Overall, Peek feels we simply need to do more research.
To treat chronic pain among athletes, she noted that results were difficult to isolate because the athlete might also be using supplements and other compounds, therefore masking the effects of the CBD or cannabis. She could not make a recommendation at this time but is hopeful more studies will help determine the positive effects of CBD and cannabis.
Peek did point out a new and very important study for Northwestern University’s Pharmacology Department, conducted by Doctors R.J. Miller and R.E. Miller, and published in January, 2017. In it they determine that cannabis should be taken seriously as a treatment and shows “a lot of promise.”

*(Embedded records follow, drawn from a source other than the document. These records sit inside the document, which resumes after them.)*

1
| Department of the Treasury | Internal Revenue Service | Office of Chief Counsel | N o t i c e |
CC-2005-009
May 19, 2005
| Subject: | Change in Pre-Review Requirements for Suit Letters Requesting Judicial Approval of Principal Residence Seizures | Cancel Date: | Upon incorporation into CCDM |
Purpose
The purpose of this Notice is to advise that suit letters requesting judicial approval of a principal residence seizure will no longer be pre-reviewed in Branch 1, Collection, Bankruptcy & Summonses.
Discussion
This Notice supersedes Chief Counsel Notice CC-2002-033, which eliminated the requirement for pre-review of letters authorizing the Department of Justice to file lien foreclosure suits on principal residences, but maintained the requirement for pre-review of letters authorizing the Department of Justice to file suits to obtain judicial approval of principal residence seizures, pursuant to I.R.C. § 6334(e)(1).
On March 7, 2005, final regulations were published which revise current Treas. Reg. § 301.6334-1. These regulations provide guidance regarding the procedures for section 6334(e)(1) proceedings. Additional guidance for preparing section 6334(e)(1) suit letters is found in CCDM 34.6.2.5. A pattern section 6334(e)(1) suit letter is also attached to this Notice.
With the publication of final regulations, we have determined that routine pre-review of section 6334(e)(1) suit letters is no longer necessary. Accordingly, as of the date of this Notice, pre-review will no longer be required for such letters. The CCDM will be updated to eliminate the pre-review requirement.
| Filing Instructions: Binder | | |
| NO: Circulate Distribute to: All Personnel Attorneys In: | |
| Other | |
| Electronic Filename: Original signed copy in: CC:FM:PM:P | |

In overall studies they reported the effects of cannabinoids on joint disease, stating, “many individuals report they do benefit from their use.”
So there is substantial anecdotal evidence. They go on to say “a recent survey of users in Arizona reported a very high frequency of satisfaction with the results [of cannabinoids],” for fibromyalgia, arthritis and neuropathic pain, which plagues many people on and off the field.
The study’s authors also reported that those who suffered from the latter experienced, “a lot or almost complete pain relief,” and there “was a lower use of other pain relief medications like opioids.” They further indicated that the pre-clinical and human data that does exist indicates cannabis should be taken seriously as a potential treatment for joint pain, calling it “one of the possible and most obvious choices.”
Although cannabis is still a schedule I substance, strangely pure THC is not. Known to doctors as Dronabinol or Marinol in its pharmaceutical form, it is used primarily for nausea. Similar drugs like Nabilone, marketed as Cesamet or Sativax in some countries, is sold for neuropathic pain.
There remains a pressing need to have more non-opioid solutions to pain and injury. For that reason the anecdotal reports are useful. The Northwestern University report also says, “There is a widely held view that natural cannabis may have advantages over pure THC in a number of cases owing to the ‘added value’ of the effects of the other molecules included.”
Overall there seems to be a lot of anecdotal medical support for cannabinoids helping with chronic pain and joint relief, two of the most common problems for athletes. The report states “appropriate cannabinoids are effective in limiting joint pain at both the central and peripheral sites.” They go on to say that, “In adults with chronic pain, patients who were treated with cannabis or cannabinoids were more likely to experience a clinically significant reduction in pain symptoms.”
Because of the still sensitive nature of cannabis and CBD among the medical community, even in California, a number of professionals at top universities and sports clinics declined the opportunity to contribute to this article.
More than 22 million Americans over age 12 are using cannabis or CBD daily. That number is on the rise. Members of the medical community have urged for relaxed regulation on cannabis so that large clinical trials can be conducted in the near future. The availability of medical cannabis is now becoming a reality all across the world. Its effects, which offer so much promise, need to be accurately assessed and reported.
Of course, when it comes to your own concerns about sports-related pain or an injury, it’s always best to consult with your own physician.